Basics of Scanning
Are you getting exasperated with all the stacks of negatives and prints warping into unruly shapes and colors that’s been holding your desk drawer hostage but haven’t got the heart to deposit them into the dark recesses of your attic/basement?
Fret no more! By scanning your pictures, you will be given an opportunity to edit and organize your pictures. Once your images are digitized, you can export it into Photoshop to make adjustments. Also, by having your prints or negatives get digitized, you get to archive, e-mail, fax, save them to a CD or even publish them on a website. You may even get to build a photo gallery and let your whole family and friends access them.
Scanning technology has come a long way since being introduced. With only about US$150, you can already have a fine scanner with all the software you need. Of course if you fancy a scanner that handles slides and negatives, you’ll invest a little bit more than this amount.
Before rushing out to buy a scanner, do some research on the gadget, first, like figuring out the features you need and how much you want to spend. Then, know the scanner jargons that describe it’s factors and features. There are two crucial measurements when it comes to scanners – bit or color depth refers to the number of bits of image data the scanner will use for each pixel, and resolution/DPI, which tells you how many spots of information there are in a given area.
You have to consider other features, too. Like the scanner’s speed, ability to scan negatives/slides, software bundles to manage the scanning process, interface between your computer and scanner, and scanner size.
So, now, if you have your scanner already, it’s best to start with a low resolution setting and work your way up from there. The default resolution of 150 DPI might not be a bad place to start. Then, the next important setting is the “output type” which describes what type of image you’re scanning. Save space and time by cropping the pictures before scanning them and closing some other applications on your computers.
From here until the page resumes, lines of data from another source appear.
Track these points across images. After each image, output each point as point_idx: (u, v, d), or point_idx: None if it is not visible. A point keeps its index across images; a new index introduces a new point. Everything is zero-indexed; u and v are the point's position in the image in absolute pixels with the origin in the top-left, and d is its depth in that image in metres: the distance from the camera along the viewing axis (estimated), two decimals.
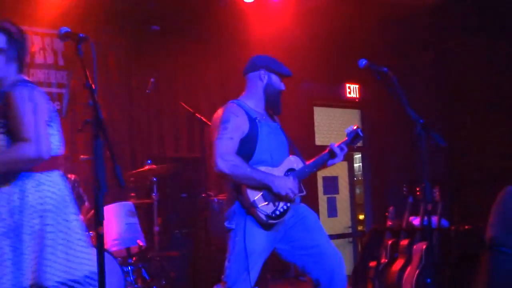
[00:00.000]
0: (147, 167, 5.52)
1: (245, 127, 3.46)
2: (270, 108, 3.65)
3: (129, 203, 5.29)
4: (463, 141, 7.63)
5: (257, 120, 3.50)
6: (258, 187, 3.36)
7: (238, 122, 3.44)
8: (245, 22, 7.07)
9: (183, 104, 5.92)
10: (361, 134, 3.68)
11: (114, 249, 4.97)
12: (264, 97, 3.61)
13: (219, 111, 3.52)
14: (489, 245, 4.20)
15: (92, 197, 5.18)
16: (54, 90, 6.33)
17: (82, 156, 5.36)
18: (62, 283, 2.95)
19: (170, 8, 6.51)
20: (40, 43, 6.29)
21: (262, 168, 3.41)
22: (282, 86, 3.67)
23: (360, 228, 8.92)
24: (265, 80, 3.61)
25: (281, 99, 3.68)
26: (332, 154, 3.63)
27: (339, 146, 3.63)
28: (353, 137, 3.68)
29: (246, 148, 3.44)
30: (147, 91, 5.78)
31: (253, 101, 3.61)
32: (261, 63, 3.63)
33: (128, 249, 5.10)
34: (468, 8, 7.03)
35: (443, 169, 7.57)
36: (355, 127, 3.69)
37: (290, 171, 3.53)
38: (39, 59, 6.26)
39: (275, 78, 3.64)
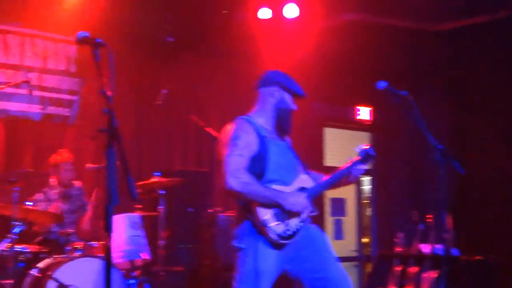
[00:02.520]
0: (154, 179, 5.43)
1: (255, 145, 3.36)
2: (279, 127, 3.54)
3: (136, 215, 5.19)
4: (474, 169, 7.53)
5: (266, 139, 3.40)
6: (269, 205, 3.26)
7: (248, 139, 3.35)
8: (259, 39, 7.04)
9: (193, 117, 5.85)
10: (372, 153, 3.60)
11: (118, 261, 4.86)
12: (274, 115, 3.52)
13: (229, 128, 3.42)
14: None
15: (98, 207, 5.17)
16: (64, 96, 6.29)
17: (88, 165, 5.26)
18: None
19: (185, 21, 6.47)
20: (53, 49, 6.24)
21: (274, 187, 3.32)
22: (293, 106, 3.58)
23: (366, 251, 8.79)
24: (277, 97, 3.51)
25: (291, 119, 3.58)
26: (353, 170, 3.55)
27: (356, 165, 3.55)
28: (365, 156, 3.59)
29: (257, 167, 3.34)
30: (158, 102, 5.71)
31: (263, 118, 3.51)
32: (275, 79, 3.54)
33: (132, 261, 4.99)
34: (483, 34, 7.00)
35: (453, 197, 7.46)
36: (366, 147, 3.61)
37: (302, 190, 3.43)
38: (51, 64, 6.21)
39: (287, 97, 3.54)
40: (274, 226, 3.26)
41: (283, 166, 3.42)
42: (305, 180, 3.50)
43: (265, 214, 3.26)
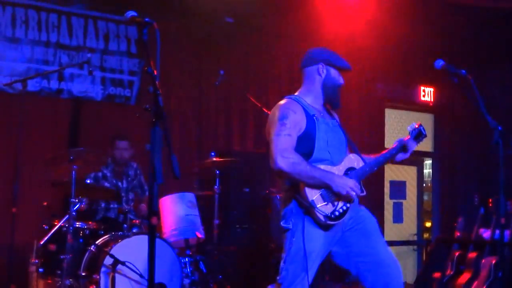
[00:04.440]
0: (211, 159, 5.44)
1: (302, 124, 3.30)
2: (328, 103, 3.47)
3: (191, 194, 5.23)
4: None
5: (314, 117, 3.33)
6: (317, 186, 3.20)
7: (296, 118, 3.28)
8: (320, 20, 6.94)
9: (250, 97, 5.81)
10: (424, 132, 3.54)
11: (172, 239, 4.92)
12: (322, 92, 3.44)
13: (276, 107, 3.37)
14: None
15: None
16: (125, 77, 6.36)
17: (148, 144, 5.29)
18: None
19: (244, 1, 6.41)
20: (115, 30, 6.33)
21: (322, 167, 3.25)
22: (341, 80, 3.48)
23: (426, 236, 8.59)
24: (324, 74, 3.43)
25: (340, 94, 3.49)
26: (403, 148, 3.47)
27: (407, 141, 3.48)
28: (416, 134, 3.53)
29: (304, 146, 3.28)
30: (215, 83, 5.69)
31: (311, 96, 3.44)
32: (319, 56, 3.45)
33: (186, 240, 5.03)
34: None
35: None
36: (417, 125, 3.54)
37: (350, 170, 3.36)
38: (112, 46, 6.30)
39: (334, 72, 3.44)
40: (322, 206, 3.20)
41: (331, 145, 3.35)
42: (353, 159, 3.41)
43: (313, 195, 3.20)
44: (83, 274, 4.45)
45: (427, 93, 8.48)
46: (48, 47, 5.95)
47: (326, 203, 3.21)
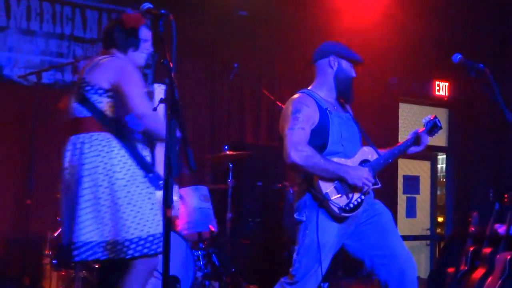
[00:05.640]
0: (224, 152, 5.42)
1: (315, 117, 3.31)
2: (341, 96, 3.48)
3: (204, 187, 5.22)
4: None
5: (327, 111, 3.34)
6: (331, 178, 3.21)
7: (309, 112, 3.30)
8: (334, 13, 6.90)
9: (264, 91, 5.79)
10: (439, 124, 3.53)
11: (185, 232, 4.92)
12: (335, 85, 3.44)
13: (289, 102, 3.39)
14: None
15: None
16: None
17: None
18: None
19: None
20: None
21: (335, 159, 3.26)
22: (353, 73, 3.48)
23: (439, 231, 8.54)
24: (335, 67, 3.43)
25: (353, 86, 3.49)
26: (417, 141, 3.47)
27: (422, 133, 3.48)
28: (431, 127, 3.52)
29: (318, 140, 3.29)
30: (230, 77, 5.67)
31: (324, 90, 3.45)
32: (330, 49, 3.45)
33: (199, 233, 5.03)
34: None
35: None
36: (432, 117, 3.53)
37: (365, 162, 3.36)
38: None
39: (345, 64, 3.44)
40: (336, 199, 3.21)
41: (345, 138, 3.36)
42: (367, 152, 3.41)
43: (327, 187, 3.21)
44: (97, 266, 4.45)
45: (441, 88, 8.41)
46: (62, 39, 5.96)
47: (340, 195, 3.22)
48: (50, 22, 5.89)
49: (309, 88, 3.48)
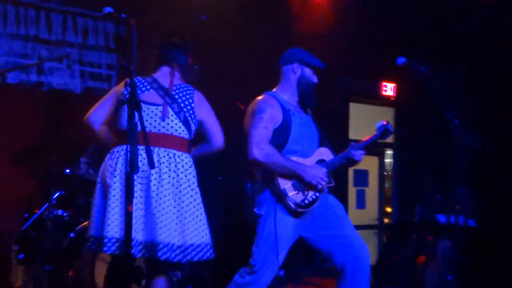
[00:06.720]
0: None
1: (279, 118, 3.37)
2: (303, 101, 3.53)
3: None
4: (498, 143, 7.29)
5: (290, 112, 3.40)
6: (289, 176, 3.27)
7: (273, 113, 3.35)
8: (289, 15, 6.90)
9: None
10: (390, 129, 3.56)
11: None
12: (297, 90, 3.50)
13: (255, 102, 3.43)
14: None
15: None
16: (103, 71, 6.26)
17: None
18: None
19: None
20: (93, 26, 6.21)
21: (294, 158, 3.32)
22: (315, 79, 3.54)
23: (386, 221, 8.68)
24: (298, 73, 3.49)
25: (314, 92, 3.55)
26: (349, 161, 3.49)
27: (360, 147, 3.47)
28: (383, 131, 3.55)
29: (279, 138, 3.34)
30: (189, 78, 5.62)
31: (287, 94, 3.51)
32: (295, 56, 3.52)
33: None
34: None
35: (475, 170, 7.28)
36: (385, 122, 3.56)
37: (321, 162, 3.43)
38: (91, 41, 6.19)
39: (308, 71, 3.51)
40: (293, 195, 3.27)
41: (304, 138, 3.41)
42: (323, 152, 3.48)
43: (285, 184, 3.26)
44: (62, 260, 4.37)
45: (388, 88, 8.53)
46: (27, 41, 5.81)
47: (297, 192, 3.27)
48: (14, 24, 5.74)
49: (273, 90, 3.53)
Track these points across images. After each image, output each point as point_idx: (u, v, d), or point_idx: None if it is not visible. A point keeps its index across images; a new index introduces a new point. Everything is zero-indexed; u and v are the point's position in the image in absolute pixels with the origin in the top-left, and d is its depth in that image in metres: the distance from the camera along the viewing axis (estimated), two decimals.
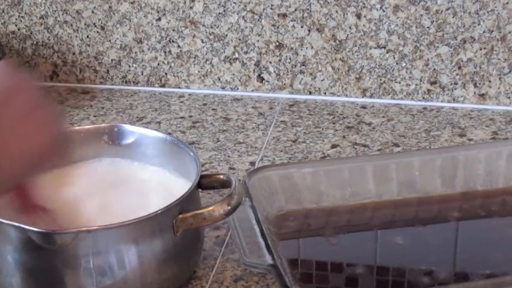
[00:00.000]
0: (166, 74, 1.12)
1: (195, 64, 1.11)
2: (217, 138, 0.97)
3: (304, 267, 0.73)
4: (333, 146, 0.95)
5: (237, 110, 1.06)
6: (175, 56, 1.11)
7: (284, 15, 1.06)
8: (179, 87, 1.13)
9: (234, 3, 1.07)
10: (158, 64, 1.12)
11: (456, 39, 1.03)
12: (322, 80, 1.08)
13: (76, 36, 1.13)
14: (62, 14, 1.12)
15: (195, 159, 0.69)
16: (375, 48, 1.06)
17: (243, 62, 1.09)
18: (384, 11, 1.04)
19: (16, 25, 1.14)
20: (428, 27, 1.03)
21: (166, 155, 0.74)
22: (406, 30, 1.04)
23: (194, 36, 1.10)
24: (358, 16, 1.04)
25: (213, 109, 1.06)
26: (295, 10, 1.06)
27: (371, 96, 1.08)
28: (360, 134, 0.98)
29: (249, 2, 1.06)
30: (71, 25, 1.12)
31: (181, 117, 1.04)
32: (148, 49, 1.11)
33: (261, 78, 1.10)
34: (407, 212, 0.81)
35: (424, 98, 1.07)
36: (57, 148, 0.59)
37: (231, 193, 0.65)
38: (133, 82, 1.14)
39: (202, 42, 1.10)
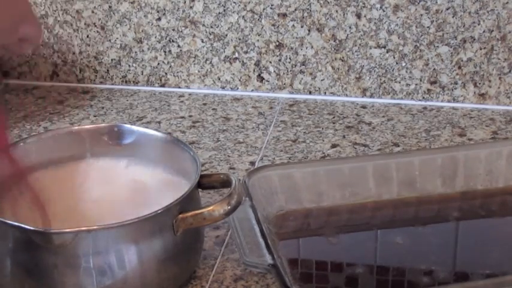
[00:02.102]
0: (166, 73, 1.12)
1: (195, 64, 1.11)
2: (217, 138, 0.97)
3: (304, 267, 0.73)
4: (333, 146, 0.95)
5: (237, 110, 1.06)
6: (175, 56, 1.11)
7: (284, 15, 1.06)
8: (179, 87, 1.13)
9: (234, 3, 1.07)
10: (158, 64, 1.12)
11: (456, 39, 1.03)
12: (322, 80, 1.08)
13: (76, 36, 1.13)
14: (62, 14, 1.12)
15: (195, 158, 0.69)
16: (375, 48, 1.06)
17: (243, 61, 1.09)
18: (383, 11, 1.04)
19: None
20: (428, 27, 1.03)
21: (166, 155, 0.74)
22: (406, 30, 1.04)
23: (194, 36, 1.09)
24: (358, 16, 1.04)
25: (213, 109, 1.06)
26: (295, 10, 1.06)
27: (371, 96, 1.08)
28: (360, 134, 0.98)
29: (249, 2, 1.06)
30: (71, 25, 1.12)
31: (181, 117, 1.04)
32: (148, 49, 1.11)
33: (261, 78, 1.10)
34: (407, 212, 0.81)
35: (424, 97, 1.07)
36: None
37: (231, 193, 0.65)
38: (133, 82, 1.14)
39: (202, 42, 1.09)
If you’re having trouble with the scanning software, consult the manual.
To top all scanning basics lessons, remember that scanning is a two-part process. The first part is setting of the resolution and output and making the scan, and the second is saving and editing the file. Saving is an important process and it’s a good option to save your files in BMP or TIFF, especially if you plan to import them into Photoshop for adjustments. Try keeping images bound for website under 40 KB. And for images that you want to print out, save them as TIFF uncompressed or BMP and use a high DPI setting (300 and up) when scanning them.
Have fun editing your image once you’ve scanned them…Remember, if you foul up, you can still start the whole scanning process – as long as you have your scanner handy!